A life settlement is where the owner of a life insurance policy sells it to a third party. In general, the owner will sell it for more than its cash value, which the owner can get from the insurance company, but less than its payout at death. It sounds a little creepy, to be buying life insurance policies, but it’s something that can make sense for both the buyer and the seller. In many cases, the seller may not want to continue the policy or may not be able to make the payments on those policies. They can get cash from the life insurance company or they can sell it to a third party, who would become the new owner and continue making payments on the policy. By making a life settlement with a third party, they can extract more of the value out of the life insurance policy after years of premiums.
As you’d expect, this business is loosely regulated and I only happened upon it because the SEC was considering classifying life settlements as securities , which would put them under more scrutiny. Right now there is little and inconsistent regulation of life settlements, which makes many people, both in and out of the life insurance business, uneasy.

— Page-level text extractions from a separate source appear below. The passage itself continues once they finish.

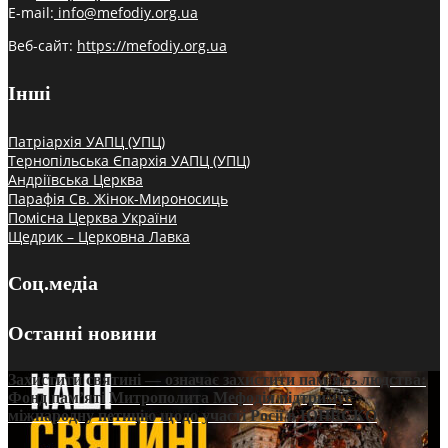
E-mail:
info@mefodiy.org.ua
Веб-сайт:
https://mefodiy.org.ua
Інші
Патріархія УАПЦ (УПЦ)
Тернопільська Єпархія УАПЦ (УПЦ)
Андріївська Церква
Парафія Св. Жінок-Мироносиць
Помісна Церква України
Щедрик – Церковна Лавка
Соц.медіа
Останні новини
Захистити святині — означає захистити пам’ять людства:
Фонд пам’яті Митрополита Мефодія підтримує
міжнародну петицію щодо участі Росії в ЮНЕСКО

So what’s bad about life settlements? Since there is little regulation, you’d expect abuse. As Frank Keating, CEO of the American Council of Life Insurers, said in this PBS piece : “This is a system that corrupts life insurance, wrecks the white-hat image and the reality of the industry and encourages people to buy a policy for short- term gain, but for long-term loss. You know, die as quickly as possible. You have a group of investors who can’t wait for you to die. I mean, what a ghoulish business.”
While I can understand that perspective, life insurance is a business. If a consumer can start a policy and make a smart business decision about it, I think you should let them. If they no longer want to pay the premiums, they can get more than the insurance company is offering through a life settlement. The abuse part comes in, and this is the common complaint about annuities, when life settlement companies take advantage of people with a less than fair payout, though that’s hard to quantify, or throw in hidden fees and charges. That’s why regulation of this industry is probably for the best.